Assignment:
Write out the records below word for word, please.
Supplied records Start Marker
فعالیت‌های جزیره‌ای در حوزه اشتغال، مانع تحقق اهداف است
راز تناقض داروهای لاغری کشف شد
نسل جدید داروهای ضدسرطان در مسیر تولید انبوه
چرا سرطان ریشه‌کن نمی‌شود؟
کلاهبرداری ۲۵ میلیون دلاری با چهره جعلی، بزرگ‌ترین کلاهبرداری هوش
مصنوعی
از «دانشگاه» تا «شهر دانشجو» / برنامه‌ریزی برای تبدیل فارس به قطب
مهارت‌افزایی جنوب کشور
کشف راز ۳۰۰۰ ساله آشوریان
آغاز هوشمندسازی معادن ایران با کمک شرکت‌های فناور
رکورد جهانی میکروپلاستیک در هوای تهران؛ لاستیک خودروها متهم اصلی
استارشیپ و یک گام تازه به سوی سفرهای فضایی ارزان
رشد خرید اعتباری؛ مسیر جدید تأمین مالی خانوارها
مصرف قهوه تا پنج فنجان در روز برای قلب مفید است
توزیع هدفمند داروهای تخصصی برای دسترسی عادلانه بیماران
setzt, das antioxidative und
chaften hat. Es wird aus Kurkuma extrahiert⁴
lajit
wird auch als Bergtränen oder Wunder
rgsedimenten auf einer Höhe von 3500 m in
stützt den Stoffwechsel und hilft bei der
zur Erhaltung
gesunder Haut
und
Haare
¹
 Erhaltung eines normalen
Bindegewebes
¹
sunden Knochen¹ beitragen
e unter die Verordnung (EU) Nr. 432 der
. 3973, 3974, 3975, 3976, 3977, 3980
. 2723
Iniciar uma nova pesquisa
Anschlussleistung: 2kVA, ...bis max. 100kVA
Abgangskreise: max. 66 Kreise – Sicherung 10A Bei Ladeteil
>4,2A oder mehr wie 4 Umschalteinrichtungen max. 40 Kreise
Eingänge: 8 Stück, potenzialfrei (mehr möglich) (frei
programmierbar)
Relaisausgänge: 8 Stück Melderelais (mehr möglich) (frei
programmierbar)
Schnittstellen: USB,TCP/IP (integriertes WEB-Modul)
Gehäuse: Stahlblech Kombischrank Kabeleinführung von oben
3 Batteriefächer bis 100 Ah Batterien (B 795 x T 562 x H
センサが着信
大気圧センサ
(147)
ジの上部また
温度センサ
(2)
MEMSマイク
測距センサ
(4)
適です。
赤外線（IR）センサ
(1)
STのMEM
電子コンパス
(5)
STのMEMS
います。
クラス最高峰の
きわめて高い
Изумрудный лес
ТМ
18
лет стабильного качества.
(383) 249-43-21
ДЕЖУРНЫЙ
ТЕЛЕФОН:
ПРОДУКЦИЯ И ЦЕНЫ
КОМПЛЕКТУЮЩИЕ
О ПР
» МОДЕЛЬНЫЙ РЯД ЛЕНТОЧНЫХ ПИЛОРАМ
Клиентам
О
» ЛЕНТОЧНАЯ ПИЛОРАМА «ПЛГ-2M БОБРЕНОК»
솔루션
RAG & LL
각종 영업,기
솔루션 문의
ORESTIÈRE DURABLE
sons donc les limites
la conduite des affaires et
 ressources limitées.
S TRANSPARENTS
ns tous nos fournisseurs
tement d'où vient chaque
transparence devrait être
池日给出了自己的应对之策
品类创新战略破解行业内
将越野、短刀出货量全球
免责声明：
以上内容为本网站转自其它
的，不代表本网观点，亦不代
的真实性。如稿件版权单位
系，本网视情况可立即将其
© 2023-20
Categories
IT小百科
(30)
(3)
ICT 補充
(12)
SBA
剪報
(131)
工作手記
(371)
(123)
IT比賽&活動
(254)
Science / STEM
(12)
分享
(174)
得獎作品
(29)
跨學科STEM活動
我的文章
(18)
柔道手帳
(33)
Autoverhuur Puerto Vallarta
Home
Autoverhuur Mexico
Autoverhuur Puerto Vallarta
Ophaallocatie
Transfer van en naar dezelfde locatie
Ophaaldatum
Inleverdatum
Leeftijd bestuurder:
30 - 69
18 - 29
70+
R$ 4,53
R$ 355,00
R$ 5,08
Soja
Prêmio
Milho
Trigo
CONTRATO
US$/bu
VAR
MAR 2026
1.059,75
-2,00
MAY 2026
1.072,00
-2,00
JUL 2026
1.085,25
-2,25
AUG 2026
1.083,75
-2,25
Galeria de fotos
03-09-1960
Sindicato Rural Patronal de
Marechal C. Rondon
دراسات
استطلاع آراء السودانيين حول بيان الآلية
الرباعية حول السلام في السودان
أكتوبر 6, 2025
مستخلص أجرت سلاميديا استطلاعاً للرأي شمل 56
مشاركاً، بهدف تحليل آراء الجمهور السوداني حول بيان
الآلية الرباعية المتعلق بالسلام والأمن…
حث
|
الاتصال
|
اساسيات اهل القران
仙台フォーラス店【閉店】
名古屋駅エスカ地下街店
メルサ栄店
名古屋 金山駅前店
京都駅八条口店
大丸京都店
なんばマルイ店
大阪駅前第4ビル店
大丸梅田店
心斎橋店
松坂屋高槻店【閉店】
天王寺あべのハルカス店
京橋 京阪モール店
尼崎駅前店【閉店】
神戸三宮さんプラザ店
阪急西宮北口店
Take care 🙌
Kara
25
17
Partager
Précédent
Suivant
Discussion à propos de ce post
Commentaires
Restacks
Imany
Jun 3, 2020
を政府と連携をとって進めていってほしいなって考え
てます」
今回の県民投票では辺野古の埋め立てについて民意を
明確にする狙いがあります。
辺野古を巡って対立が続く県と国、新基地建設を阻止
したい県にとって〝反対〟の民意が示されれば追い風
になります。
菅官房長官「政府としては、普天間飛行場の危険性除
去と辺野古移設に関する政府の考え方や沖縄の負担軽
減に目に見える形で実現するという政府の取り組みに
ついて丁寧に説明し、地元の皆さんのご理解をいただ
Supplied records End Marker
Exercise solution:
فعالیت‌های جزیره‌ای در حوزه اشتغال، مانع تحقق اهداف است
راز تناقض داروهای لاغری کشف شد
نسل جدید داروهای ضدسرطان در مسیر تولید انبوه
چرا سرطان ریشه‌کن نمی‌شود؟
کلاهبرداری ۲۵ میلیون دلاری با چهره جعلی، بزرگ‌ترین کلاهبرداری هوش
مصنوعی
از «دانشگاه» تا «شهر دانشجو» / برنامه‌ریزی برای تبدیل فارس به قطب
مهارت‌افزایی جنوب کشور
کشف راز ۳۰۰۰ ساله آشوریان
آغاز هوشمندسازی معادن ایران با کمک شرکت‌های فناور
رکورد جهانی میکروپلاستیک در هوای تهران؛ لاستیک خودروها متهم اصلی
استارشیپ و یک گام تازه به سوی سفرهای فضایی ارزان
رشد خرید اعتباری؛ مسیر جدید تأمین مالی خانوارها
مصرف قهوه تا پنج فنجان در روز برای قلب مفید است
توزیع هدفمند داروهای تخصصی برای دسترسی عادلانه بیماران
setzt, das antioxidative und
chaften hat. Es wird aus Kurkuma extrahiert⁴
lajit
wird auch als Bergtränen oder Wunder
rgsedimenten auf einer Höhe von 3500 m in
stützt den Stoffwechsel und hilft bei der
zur Erhaltung
gesunder Haut
und
Haare
¹
 Erhaltung eines normalen
Bindegewebes
¹
sunden Knochen¹ beitragen
e unter die Verordnung (EU) Nr. 432 der
. 3973, 3974, 3975, 3976, 3977, 3980
. 2723
Iniciar uma nova pesquisa
Anschlussleistung: 2kVA, ...bis max. 100kVA
Abgangskreise: max. 66 Kreise – Sicherung 10A Bei Ladeteil
>4,2A oder mehr wie 4 Umschalteinrichtungen max. 40 Kreise
Eingänge: 8 Stück, potenzialfrei (mehr möglich) (frei
programmierbar)
Relaisausgänge: 8 Stück Melderelais (mehr möglich) (frei
programmierbar)
Schnittstellen: USB,TCP/IP (integriertes WEB-Modul)
Gehäuse: Stahlblech Kombischrank Kabeleinführung von oben
3 Batteriefächer bis 100 Ah Batterien (B 795 x T 562 x H
センサが着信
大気圧センサ
(147)
ジの上部また
温度センサ
(2)
MEMSマイク
測距センサ
(4)
適です。
赤外線（IR）センサ
(1)
STのMEM
電子コンパス
(5)
STのMEMS
います。
クラス最高峰の
きわめて高い
Изумрудный лес
ТМ
18
лет стабильного качества.
(383) 249-43-21
ДЕЖУРНЫЙ
ТЕЛЕФОН:
ПРОДУКЦИЯ И ЦЕНЫ
КОМПЛЕКТУЮЩИЕ
О ПР
» МОДЕЛЬНЫЙ РЯД ЛЕНТОЧНЫХ ПИЛОРАМ
Клиентам
О
» ЛЕНТОЧНАЯ ПИЛОРАМА «ПЛГ-2M БОБРЕНОК»
솔루션
RAG & LL
각종 영업,기
솔루션 문의
ORESTIÈRE DURABLE
sons donc les limites
la conduite des affaires et
 ressources limitées.
S TRANSPARENTS
ns tous nos fournisseurs
tement d'où vient chaque
transparence devrait être
池日给出了自己的应对之策
品类创新战略破解行业内
将越野、短刀出货量全球
免责声明：
以上内容为本网站转自其它
的，不代表本网观点，亦不代
的真实性。如稿件版权单位
系，本网视情况可立即将其
© 2023-20
Categories
IT小百科
(30)
(3)
ICT 補充
(12)
SBA
剪報
(131)
工作手記
(371)
(123)
IT比賽&活動
(254)
Science / STEM
(12)
分享
(174)
得獎作品
(29)
跨學科STEM活動
我的文章
(18)
柔道手帳
(33)
Autoverhuur Puerto Vallarta
Home
Autoverhuur Mexico
Autoverhuur Puerto Vallarta
Ophaallocatie
Transfer van en naar dezelfde locatie
Ophaaldatum
Inleverdatum
Leeftijd bestuurder:
30 - 69
18 - 29
70+
R$ 4,53
R$ 355,00
R$ 5,08
Soja
Prêmio
Milho
Trigo
CONTRATO
US$/bu
VAR
MAR 2026
1.059,75
-2,00
MAY 2026
1.072,00
-2,00
JUL 2026
1.085,25
-2,25
AUG 2026
1.083,75
-2,25
Galeria de fotos
03-09-1960
Sindicato Rural Patronal de
Marechal C. Rondon
دراسات
استطلاع آراء السودانيين حول بيان الآلية
الرباعية حول السلام في السودان
أكتوبر 6, 2025
مستخلص أجرت سلاميديا استطلاعاً للرأي شمل 56
مشاركاً، بهدف تحليل آراء الجمهور السوداني حول بيان
الآلية الرباعية المتعلق بالسلام والأمن…
حث
|
الاتصال
|
اساسيات اهل القران
仙台フォーラス店【閉店】
名古屋駅エスカ地下街店
メルサ栄店
名古屋 金山駅前店
京都駅八条口店
大丸京都店
なんばマルイ店
大阪駅前第4ビル店
大丸梅田店
心斎橋店
松坂屋高槻店【閉店】
天王寺あべのハルカス店
京橋 京阪モール店
尼崎駅前店【閉店】
神戸三宮さんプラザ店
阪急西宮北口店
Take care 🙌
Kara
25
17
Partager
Précédent
Suivant
Discussion à propos de ce post
Commentaires
Restacks
Imany
Jun 3, 2020
を政府と連携をとって進めていってほしいなって考え
てます」
今回の県民投票では辺野古の埋め立てについて民意を
明確にする狙いがあります。
辺野古を巡って対立が続く県と国、新基地建設を阻止
したい県にとって〝反対〟の民意が示されれば追い風
になります。
菅官房長官「政府としては、普天間飛行場の危険性除
去と辺野古移設に関する政府の考え方や沖縄の負担軽
減に目に見える形で実現するという政府の取り組みに
ついて丁寧に説明し、地元の皆さんのご理解をいただ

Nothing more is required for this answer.